La Gazette

des Comores

Seush : « Nous vivons une aventure de rêve »

Seush : « Nous vivons une aventure de rêve » © : HZK-LGDC

Seush, Salim Mzé Hamadi Moissi de son vrai nom, est le patron de la compagnie de danse Tche-za et fondateur de la première école de danse, Tche-za School. Avec ses soldats de scène, le chorégraphe ne cesse de conquérir le monde et de faire connaitre le talent et la richesse de la danse comorienne. Actuellement en France pour une tournée avec leurs deux dernières créations, Massiwa et L’Expat, la compagnie vit pleinement leur vie d’artistes. Dans cette interview, Seush revient encore sur sa volonté de professionnaliser la danse et de donner la chance à d’autres jeunes de vivre pleinement de cet art. Interview.


La Gazette Des Comores : Tche-za est en tournée en France cela fait pratiquement un mois, combien de temps cette aventure va-t-elle durer ?

Seush : La tournée s’achève en février prochain pour la France Hexagonale.

LGDC : Comment le vivez-vous ?

Seush : Nous vivons une aventure de rêve. Comme disait un des danseurs, c’est beau la vie d’artiste. Visiter presque toutes les villes de France, les rencontres surtout la fierté de voir les gens qui sont différents de toi socialement venir te voir dans le seul but de connaitre d’où tu viens et te découvrir, c’est enrichissant. Nous sommes bien accueillis partout où nous sommes. La France c’est un pays accueillant.

LGDC : Dans les vidéos que vous postez, on voit des salles quasi pleines. Qu'est-ce que cela vous fait sachant qu'aux Comores la danse n'est pas encore à un grand niveau ?

Seush : Cela me fait plaisir de voir que la création chorégraphique comorienne est si populaire. Qu’on touche le monde alors que chez nous on est toujours dans le mépris. Mais on espère qu’avec le temps les comoriens vont se rendre compte de l’importance de la danse à travers la considération que nous accorde le monde. Maintenant en France et dans la presse quand on parle de hip hop, on parle beaucoup plus de la danse hip hop qu’autre chose. Cela nous fait du bien précisant que les autres arts ne déméritent pas cette visibilité. On espère qu’un jour les comoriens vont respecter cet art qui est si méprisé et respecter les autres types d’arts en général car cela va dans le sens positif pour le développement de notre pays. 

LGDC : Combien de dates avez-vous eu lors de cette tournée ?
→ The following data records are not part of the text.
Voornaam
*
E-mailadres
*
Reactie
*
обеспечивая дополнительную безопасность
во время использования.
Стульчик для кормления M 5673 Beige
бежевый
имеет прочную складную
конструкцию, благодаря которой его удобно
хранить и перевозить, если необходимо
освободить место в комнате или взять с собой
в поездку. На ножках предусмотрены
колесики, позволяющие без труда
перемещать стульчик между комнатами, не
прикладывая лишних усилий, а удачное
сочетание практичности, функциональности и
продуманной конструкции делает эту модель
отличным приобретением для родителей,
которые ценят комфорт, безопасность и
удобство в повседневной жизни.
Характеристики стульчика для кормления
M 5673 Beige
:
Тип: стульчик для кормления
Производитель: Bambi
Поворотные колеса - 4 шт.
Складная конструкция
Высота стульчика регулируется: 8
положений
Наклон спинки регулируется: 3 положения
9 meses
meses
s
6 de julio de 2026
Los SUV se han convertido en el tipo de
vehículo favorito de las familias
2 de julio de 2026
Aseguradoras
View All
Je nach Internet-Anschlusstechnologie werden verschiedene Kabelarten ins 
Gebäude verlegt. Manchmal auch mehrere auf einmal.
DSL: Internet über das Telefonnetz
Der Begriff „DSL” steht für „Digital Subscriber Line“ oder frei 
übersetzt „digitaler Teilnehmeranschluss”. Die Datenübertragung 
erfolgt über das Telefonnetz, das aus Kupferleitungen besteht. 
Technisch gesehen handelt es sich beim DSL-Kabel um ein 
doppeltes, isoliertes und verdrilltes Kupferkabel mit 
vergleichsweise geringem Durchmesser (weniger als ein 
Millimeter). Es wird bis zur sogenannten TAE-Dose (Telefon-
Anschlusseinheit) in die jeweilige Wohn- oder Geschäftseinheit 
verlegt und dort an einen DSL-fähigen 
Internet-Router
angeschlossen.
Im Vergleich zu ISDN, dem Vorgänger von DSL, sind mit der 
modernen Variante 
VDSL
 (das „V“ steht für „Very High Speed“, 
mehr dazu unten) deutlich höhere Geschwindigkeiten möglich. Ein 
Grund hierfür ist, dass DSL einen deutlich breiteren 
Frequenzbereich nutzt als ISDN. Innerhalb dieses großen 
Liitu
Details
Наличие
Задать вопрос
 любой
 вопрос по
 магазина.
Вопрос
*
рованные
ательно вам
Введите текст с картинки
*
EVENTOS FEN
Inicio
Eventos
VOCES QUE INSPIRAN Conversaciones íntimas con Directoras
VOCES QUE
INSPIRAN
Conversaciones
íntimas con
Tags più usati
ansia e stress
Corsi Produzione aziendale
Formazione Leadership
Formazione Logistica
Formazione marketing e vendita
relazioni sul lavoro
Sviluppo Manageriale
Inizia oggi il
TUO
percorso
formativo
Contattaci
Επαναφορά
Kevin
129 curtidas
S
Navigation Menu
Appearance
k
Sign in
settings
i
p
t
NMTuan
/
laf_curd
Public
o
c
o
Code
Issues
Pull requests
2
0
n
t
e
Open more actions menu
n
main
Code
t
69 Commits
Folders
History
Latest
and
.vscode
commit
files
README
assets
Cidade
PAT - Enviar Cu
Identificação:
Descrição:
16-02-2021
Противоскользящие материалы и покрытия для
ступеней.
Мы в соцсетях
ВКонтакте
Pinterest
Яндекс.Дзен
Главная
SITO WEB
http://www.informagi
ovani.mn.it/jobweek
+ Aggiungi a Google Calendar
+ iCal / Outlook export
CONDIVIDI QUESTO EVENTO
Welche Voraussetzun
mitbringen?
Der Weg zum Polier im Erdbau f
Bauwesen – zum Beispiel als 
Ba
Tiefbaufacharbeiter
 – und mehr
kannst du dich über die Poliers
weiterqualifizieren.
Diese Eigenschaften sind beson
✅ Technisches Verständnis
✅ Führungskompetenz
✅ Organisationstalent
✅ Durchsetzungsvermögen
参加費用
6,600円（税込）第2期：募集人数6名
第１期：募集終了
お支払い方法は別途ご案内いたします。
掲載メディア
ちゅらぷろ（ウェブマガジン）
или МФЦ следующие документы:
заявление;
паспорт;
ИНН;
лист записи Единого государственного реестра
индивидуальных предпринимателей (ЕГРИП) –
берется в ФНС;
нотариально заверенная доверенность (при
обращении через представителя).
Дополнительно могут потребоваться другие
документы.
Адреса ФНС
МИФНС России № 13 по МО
Seush : Nous avons une quarantaine de dates pour le spectacle Massiwa et pour l’Expat, nous avons une trentaine de dates. On espère que d’autres dates vont être programmées pour continuer ainsi notre aventure à faire découvrir notre talent et la richesse de nos îles.

LGDC : Quel est le lieu qui vous a marqué le plus ?

Seush : Tous les lieux étaient magnifiques. Chaque endroit était spécial et d’ailleurs, je remercie tous les gens qui se sont déplacés pour nous et surtout aux comoriens qui n’ont pas manqué de faire le déplacement pour voir nos spectacles.

 

LGDC : Chaque jour qui passe, la compagnie s'agrandit un peu plus. Les jeunes danseurs se professionnalisent de plus en plus. Le Tche-za School joue-t-elle un rôle à cela ?

Seush : Oui l’ouverture de l’école de danse joue un grand rôle. Maintenant, on va former encore plus et aussi ouvrir les portes à d’autre jeunes qui veulent vivre de la danse car notre objectif c’est ça : professionnaliser cet art. Faire en sorte que la danse soit un art respecté, il va nous falloir donc éduquer les jeunes dans la bonne démarche artistique. On espère, incha allah, continuer encore.

LGDC : Après l'ouverture de la première école de danse et l'enchaînement des tournées d'avant et d'après l'ouverture de l'école, qu'est-ce que "Le Mze(1)" réserve au secteur de la danse ?

Seush : Le Mzé va bientôt attaquer sa prochaine création et cette fois si on trouvera des filles dans la trempe chorégraphique.

  • Titre honorifique signifiant le terme ‘’Boss’’, ‘’Chef’’, ‘’Patron’’…etc.